How the “grateful sale” increases sales
A Rockefeller Corporation study found that for 70% of customers that don’t return to an establishment, the reason is the treatment they received there: they did not feel valued. This is what is called perceived indifference. Only 14% did not return because of dissatisfaction with the product or service.
The study corroborated one of Madavi’s fundamental ideas: customers who don’t feel appreciated are more likely to leave.
The fact is that many companies are more focused on selling than on loyalty building, even though it is much more expensive to attract a new customer than to retain one we already have.
What leads customers to be true fans of a product, business or service? Naturally, factors such as quality have an influence, but loyalty is reinforced, and customer satisfaction is achieved, through other customer-focused actions and attitudes, such as the grateful sale.
The excellent results of a grateful sale
A grateful sale makes the customer leave much more satisfied, the store teams get much more involved and sales increase. This has been seen, for example, in the case of Eroski.
In this project, Madavi’s challenge was: “How to help Eroski become a leader in customer service”. And these were the results: customer perception of Eroski’s service rose from 68 to 83%/96%. In addition, every one of the stores became number 1 in “customer satisfaction”.
What is customer appreciation?
Customer appreciation can be defined as the act of expressing gratitude and recognition to customers; showing them that you appreciate their loyalty is a simple and effective way to satisfy them in the short term and build loyalty to the brand in the long term.
When the sale is made with gratitude to the customer, who feels that they have been given something more than the product itself, much more is sold.
It is for this reason that it is so important to thank our customers for their choice and provide them with exceptional attention. Giving them attention in this way from their very first experience with our brand is essential, as well as every time they approach us, even if it is to complain or give us an opinion.
How can we successfully introduce the grateful sale?
There are dozens of different customer appreciation proposals that businesses can use, from offering random discounts and incentives to sending personalized letters. Sometimes, the small details are what add up.
This is all very well, we are not going to demolish marketing theories, but at Madavi we are convinced that exceptional results can only be obtained if the grateful sale comes about through the attention given by the people who serve the customer, especially in the case of a store.
When we want to implement a change process in the company through grateful sales, there are two fundamental aspects: the first, that the team itself is the owner of the change process. Because it is the store teams that achieve the results, since they are the ones who interact with the customer. The second aspect is that this process of change is carried out learning from the best experiences of each salesperson. Real stories and applicable lessons. This is what at Madavi we call positive deviation, a methodology of change with exceptional results.

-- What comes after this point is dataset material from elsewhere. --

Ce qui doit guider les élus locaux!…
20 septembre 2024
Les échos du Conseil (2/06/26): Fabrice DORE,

With these lessons, they debate how to do it even better the following week, overcoming gaps that previously seemed unbridgeable.
This process generates collective action: people have the personal goal of generating positive deviation for the benefit of the whole.

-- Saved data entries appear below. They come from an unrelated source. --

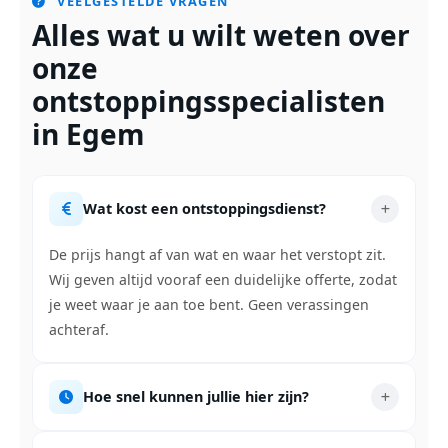
VEELGESTELDE VRAGEN
Alles wat u wilt weten over
onze
ontstoppingsspecialisten
in Egem
Wat kost een ontstoppingsdienst?
De prijs hangt af van wat en waar het verstopt zit.
Wij geven altijd vooraf een duidelijke offerte, zodat
je weet waar je aan toe bent. Geen verassingen
achteraf.
Hoe snel kunnen jullie hier zijn?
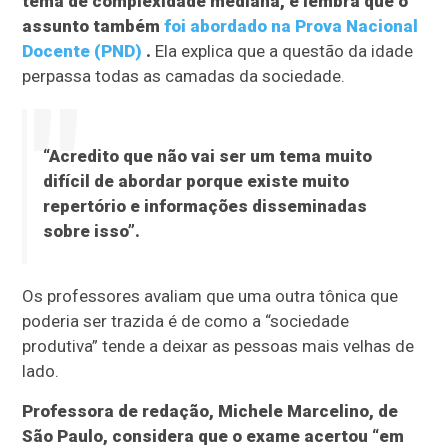
tema de complexidade mediana, e lembra que o
assunto também
foi abordado na Prova Nacional
Docente (PND)
.
Ela explica que a questão da idade
perpassa todas as camadas da sociedade.
“Acredito que não vai ser um tema muito
difícil de abordar porque existe muito
repertório e informações disseminadas
sobre isso”.
Os professores avaliam que uma outra tônica que
poderia ser trazida é de como a “sociedade
produtiva” tende a deixar as pessoas mais velhas de
lado.
Professora de redação, Michele Marcelino, de
São Paulo, considera que o exame acertou “em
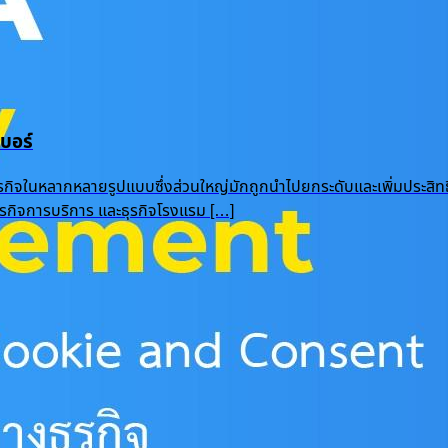
บอร์
ุรกิจในหลากหลายรูปแบบซึ่งส่วนใหญ่มักถูกนำไปยกระดับและเพิ่มประสิท
 ธุรกิจการบริการ และธุรกิจโรงแรม […]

In Sales, the most common approach is to analyze the negative deviation; the results are studied; the focus is placed on the worst of them and why they haven’t worked is analyzed. What is obtained is a lot of excuses, wasted energy, and the projection of blame. We become experts in what doesn’t work instead of experts in what gets results. And by taking this path of “what we don’t have”, we obtain neither grateful clients, good in-store experiences, or, of course, increased sales.